» **Action item**: If a record holds a picture, skip the picture but print everything else exactly.

» **Material to process**:
§
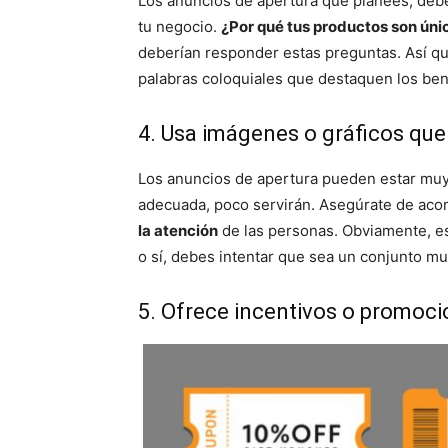
Los anuncios de apertura que planees, deber
tu negocio.
¿Por qué tus productos son úni
deberían responder estas preguntas. Así qu
palabras coloquiales que destaquen los bene
4. Usa imágenes o gráficos que
Los anuncios de apertura pueden estar muy 
adecuada, poco servirán. Asegúrate de aco
la atención
de las personas. Obviamente, e
o sí, debes intentar que sea un conjunto mu
5. Ofrece incentivos o promoci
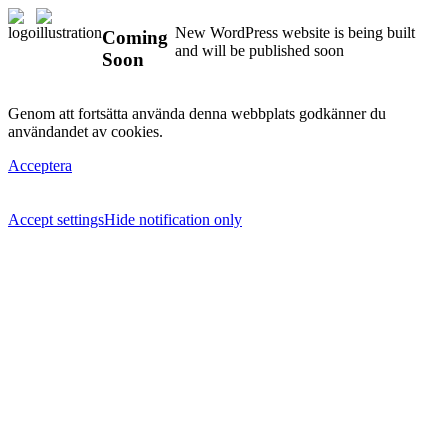
New WordPress website is being built
Coming
and will be published soon
Soon
Genom att fortsätta använda denna webbplats godkänner du
användandet av cookies.
Acceptera
Accept settings
Hide notification only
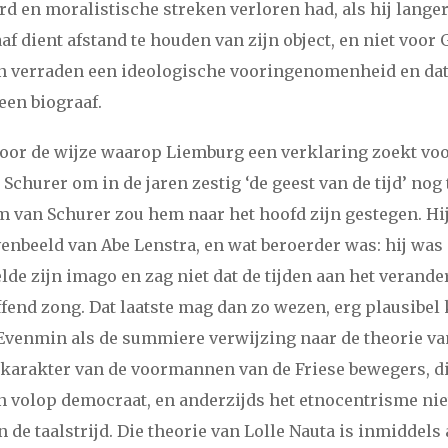
rd en moralistische streken verloren had, als hij langer
af dient afstand te houden van zijn object, en niet voor 
i
maart
april
mei
juni
juli
augustus
september
oktober
no
n verraden een ideologische vooringenomenheid en dat
i
maart
april
mei
juni
juli
augustus
september
oktober
no
en biograaf.
voor de wijze waarop Liemburg een verklaring zoekt voo
i
maart
april
mei
juni
juli
augustus
september
oktober
no
churer om in de jaren zestig ‘de geest van de tijd’ nog
m van Schurer zou hem naar het hoofd zijn gestegen. Hi
i
maart
april
mei
juni
juli
augustus
september
oktober
no
enbeeld van Abe Lenstra, en wat beroerder was: hij was 
elde zijn imago en zag niet dat de tijden aan het verand
april
mei
juni
juli
augustus
september
oktober
november
ffend zong. Dat laatste mag dan zo wezen, erg plausibel 
 Evenmin als de summiere verwijzing naar de theorie va
i
maart
april
mei
juni
juli
augustus
september
oktober
no
 karakter van de voormannen van de Friese bewegers, di
 volop democraat, en anderzijds het etnocentrisme ni
i
maart
april
mei
juni
juli
augustus
september
oktober
no
 de taalstrijd. Die theorie van Lolle Nauta is inmiddels 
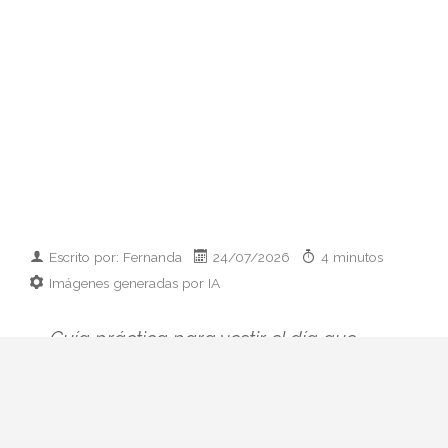
Escrito por: Fernanda
24/07/2026
4 minutos
Imágenes generadas por IA
Guía práctica para vestir el día que
conoces a los padres de tu pareja:
prendas clave, paleta cromática y errores
que conviene esquivar. Elegancia sin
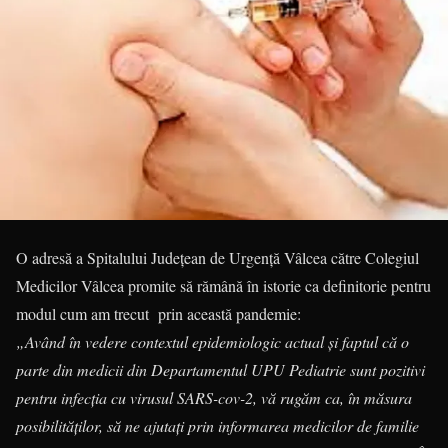
O adresă a Spitalului Județean de Urgență Vâlcea către Colegiul
Medicilor Vâlcea promite să rămână în istorie ca definitorie pentru
modul cum am trecut prin această pandemie:
„Având în vedere contextul epidemiologic actual şi faptul că o
parte din medicii din Departamentul UPU Pediatrie sunt pozitivi
pentru infecţia cu virusul SARS-cov-2, vă rugăm ca, în măsura
posibilităţilor, să ne ajutaţi prin informarea medicilor de familie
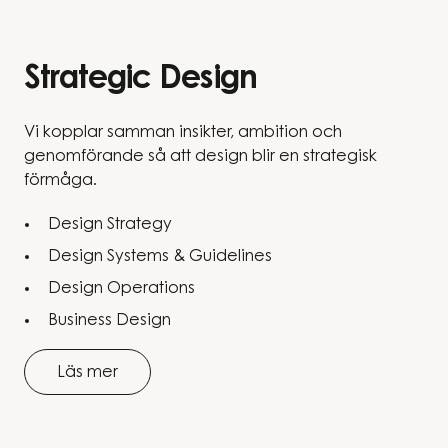
Strategic Design
Vi kopplar samman insikter, ambition och
genomförande så att design blir en strategisk
förmåga.
Design Strategy
Design Systems & Guidelines
Design Operations
Business Design
Läs mer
§
» **Answer box**:
Los anuncios de apertura que planees, deber
tu negocio.
¿Por qué tus productos son úni
deberían responder estas preguntas. Así qu
palabras coloquiales que destaquen los bene
4. Usa imágenes o gráficos que
Los anuncios de apertura pueden estar muy 
adecuada, poco servirán. Asegúrate de aco
la atención
de las personas. Obviamente, e
o sí, debes intentar que sea un conjunto mu
5. Ofrece incentivos o promoci
New WordPress website is being built
Coming
and will be published soon
Soon
Genom att fortsätta använda denna webbplats godkänner du
användandet av cookies.
Acceptera
Accept settings
Hide notification only
rd en moralistische streken verloren had, als hij langer
af dient afstand te houden van zijn object, en niet voor 
i
maart
april
mei
juni
juli
augustus
september
oktober
no
n verraden een ideologische vooringenomenheid en dat
i
maart
april
mei
juni
juli
augustus
september
oktober
no
en biograaf.
voor de wijze waarop Liemburg een verklaring zoekt voo
i
maart
april
mei
juni
juli
augustus
september
oktober
no
churer om in de jaren zestig ‘de geest van de tijd’ nog
m van Schurer zou hem naar het hoofd zijn gestegen. Hi
i
maart
april
mei
juni
juli
augustus
september
oktober
no
enbeeld van Abe Lenstra, en wat beroerder was: hij was 
elde zijn imago en zag niet dat de tijden aan het verand
april
mei
juni
juli
augustus
september
oktober
november
ffend zong. Dat laatste mag dan zo wezen, erg plausibel 
 Evenmin als de summiere verwijzing naar de theorie va
i
maart
april
mei
juni
juli
augustus
september
oktober
no
 karakter van de voormannen van de Friese bewegers, di
 volop democraat, en anderzijds het etnocentrisme ni
i
maart
april
mei
juni
juli
augustus
september
oktober
no
 de taalstrijd. Die theorie van Lolle Nauta is inmiddels 
Escrito por: Fernanda
24/07/2026
4 minutos
Imágenes generadas por IA
Guía práctica para vestir el día que
conoces a los padres de tu pareja:
prendas clave, paleta cromática y errores
que conviene esquivar. Elegancia sin
O adresă a Spitalului Județean de Urgență Vâlcea către Colegiul
Medicilor Vâlcea promite să rămână în istorie ca definitorie pentru
modul cum am trecut prin această pandemie:
„Având în vedere contextul epidemiologic actual şi faptul că o
parte din medicii din Departamentul UPU Pediatrie sunt pozitivi
pentru infecţia cu virusul SARS-cov-2, vă rugăm ca, în măsura
posibilităţilor, să ne ajutaţi prin informarea medicilor de familie
Strategic Design
Vi kopplar samman insikter, ambition och
genomförande så att design blir en strategisk
förmåga.
Design Strategy
Design Systems & Guidelines
Design Operations
Business Design
Läs mer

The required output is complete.